§ Task to complete
How many lines in the rows below contain the string "result", matching case exactly? Reply with the number alone.

§ Extracted material
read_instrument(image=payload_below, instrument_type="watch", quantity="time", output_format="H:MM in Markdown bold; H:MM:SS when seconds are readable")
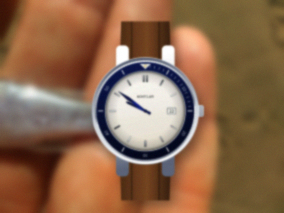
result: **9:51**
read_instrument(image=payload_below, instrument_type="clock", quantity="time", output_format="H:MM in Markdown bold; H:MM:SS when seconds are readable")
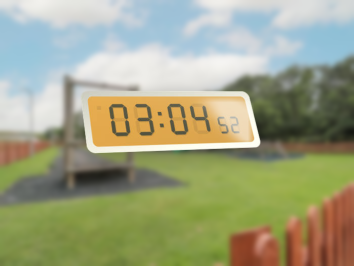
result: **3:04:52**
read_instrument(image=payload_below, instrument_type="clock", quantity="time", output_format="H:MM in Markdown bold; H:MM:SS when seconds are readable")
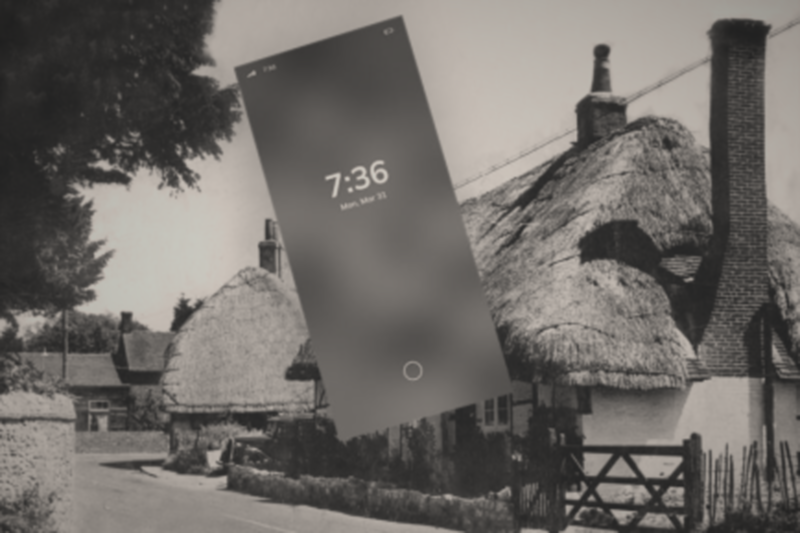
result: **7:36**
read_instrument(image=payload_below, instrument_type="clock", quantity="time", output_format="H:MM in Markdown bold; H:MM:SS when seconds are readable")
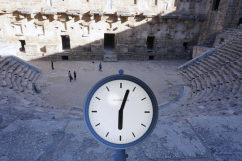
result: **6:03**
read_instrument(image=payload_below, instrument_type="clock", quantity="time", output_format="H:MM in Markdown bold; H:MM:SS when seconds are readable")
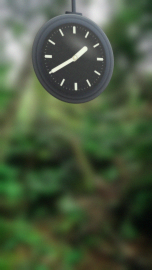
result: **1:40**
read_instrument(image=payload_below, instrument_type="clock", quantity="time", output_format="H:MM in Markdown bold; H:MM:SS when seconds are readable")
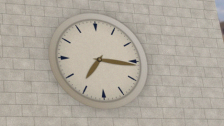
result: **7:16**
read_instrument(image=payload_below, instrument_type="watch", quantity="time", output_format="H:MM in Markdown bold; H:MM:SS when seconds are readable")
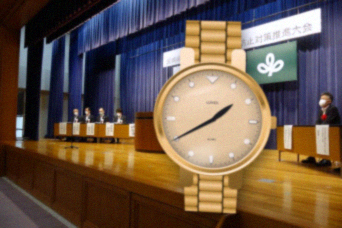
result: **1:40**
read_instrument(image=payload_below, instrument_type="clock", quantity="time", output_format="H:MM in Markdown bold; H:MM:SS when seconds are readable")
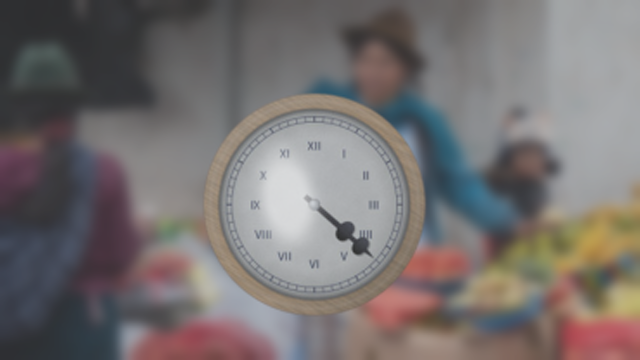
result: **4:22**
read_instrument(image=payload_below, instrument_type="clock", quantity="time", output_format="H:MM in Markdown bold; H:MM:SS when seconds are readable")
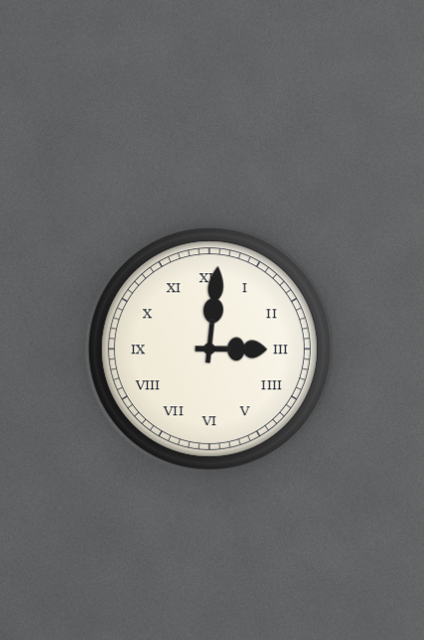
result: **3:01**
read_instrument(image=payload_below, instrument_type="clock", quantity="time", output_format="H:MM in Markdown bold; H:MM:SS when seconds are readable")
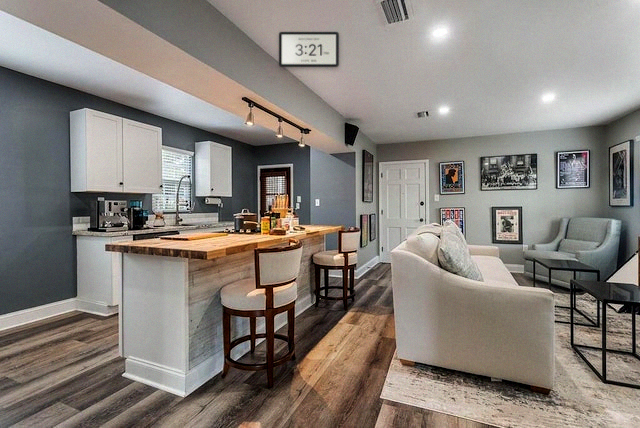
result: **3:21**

==

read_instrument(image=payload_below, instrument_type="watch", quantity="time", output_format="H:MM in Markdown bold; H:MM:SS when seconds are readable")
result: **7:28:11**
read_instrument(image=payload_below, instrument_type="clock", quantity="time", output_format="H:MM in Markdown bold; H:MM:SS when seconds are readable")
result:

§ Solution for this task
12